Corona-positiv in Köln: Stadt bietet digitales Symptomtagebuch an

Positiv auf Corona getestet? Dann nichts wie in die häusliche Quarantäne. Die Stadt Köln stellt Betroffenen jetzt ein digitales Symptomtagebuch zur Verfügung.
ein positiver PCR-Test
Beim Kölner Gesundheitsamt gehen täglich Hunderte positive PCR-Tests ein. Foto: Jarun Ontakrai/Shutterstock
ein positiver PCR-Test
Beim Kölner Gesundheitsamt gehen täglich Hunderte positive PCR-Tests ein. Foto: Jarun Ontakrai/Shutterstock

Die Stadt Köln macht von den Möglichkeiten der neuen Corona-Test- und Quarantäneverordnung des Landes (gültig seit 20. Januar) Gebrauch, dass für positiv Getestete nicht mehr individuell die Isolierung angeordnet werden muss. Seit Montag, 24. Januar 2022, gilt: Wenn das Ergebnis des PCR-Tests positiv ist oder eine durch einen Schnelltest positiv getestete Person keinen PCR-Kontrolltest vornimmt, ist die infizierte Person verpflichtet, sich unverzüglich nach Erhalt des positiven Testergebnisses auf direktem Weg in Isolierung zu begeben.

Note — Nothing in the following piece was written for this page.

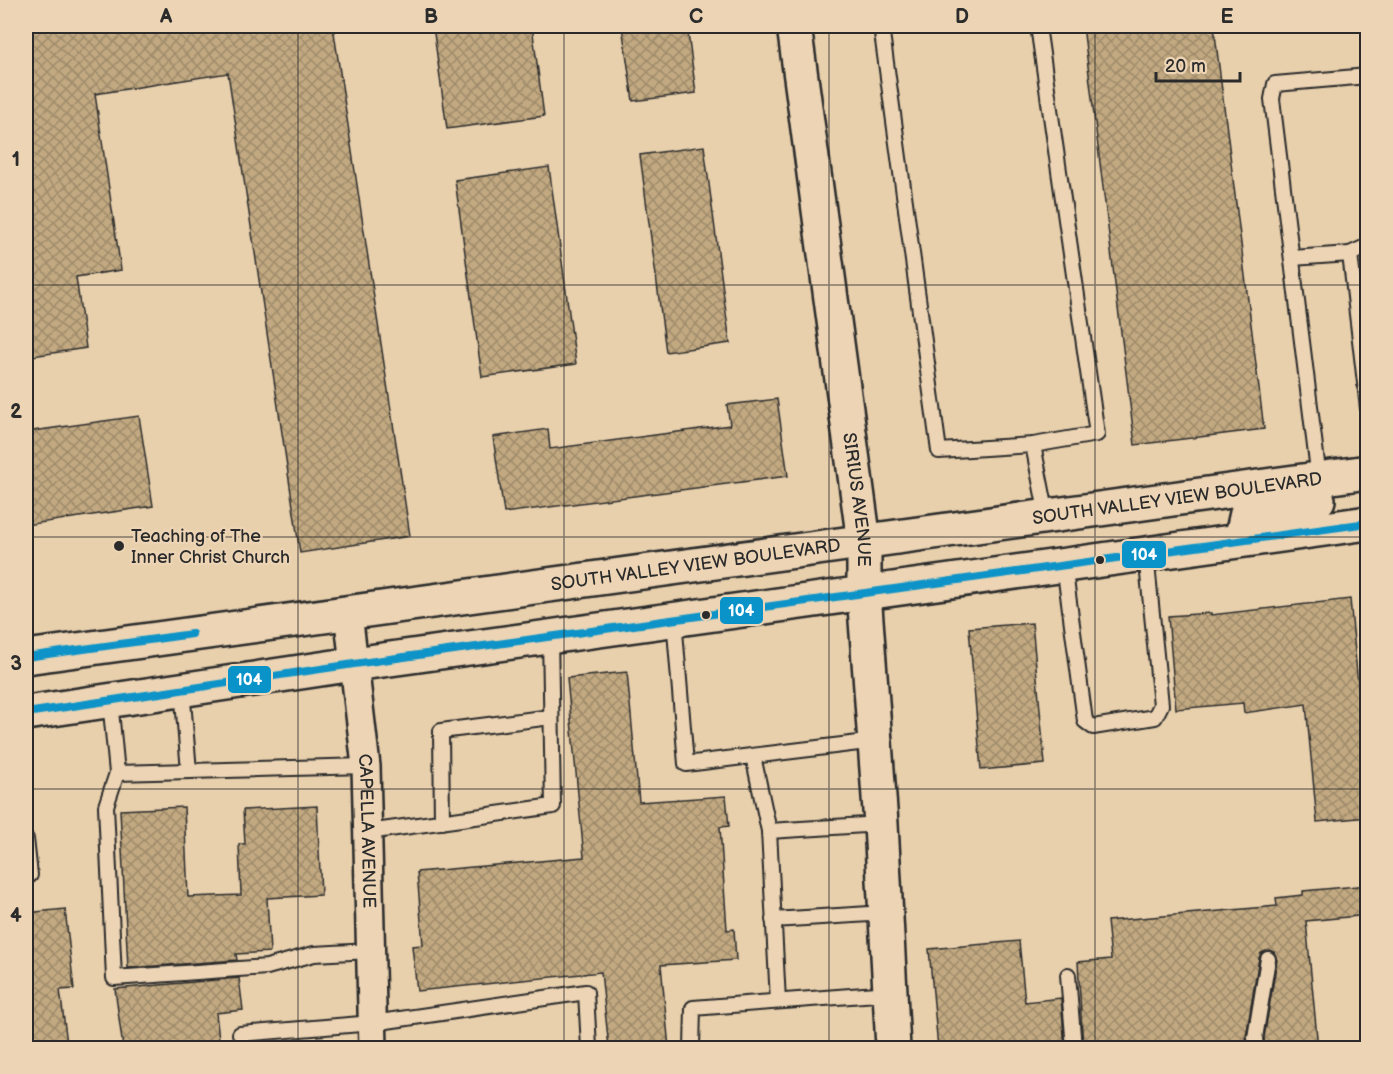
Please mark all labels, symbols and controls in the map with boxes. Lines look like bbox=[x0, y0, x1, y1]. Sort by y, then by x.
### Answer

Infizierte Personen und deren Haushaltsangehörige erhalten keine Ordnungsverfügung mehr durch das Gesundheitsamt. Auch das Ende der Isolierung bedarf keiner behördlichen Anordnung, sondern erfolgt selbstständig nach den Regelungen der Corona-Test- und Quarantäneverordnung NRW, also nach sieben Tagen mit Freitestung. Ohne Testung endet sie nach zehn Tagen.

Köln: Corona-Infizierte können sich im Digitalen Kontaktmanagement beraten lassen

Infizierte Kölner können sich im Digitalen Kontaktmanagement der Stadt (DiKoMa) anmelden.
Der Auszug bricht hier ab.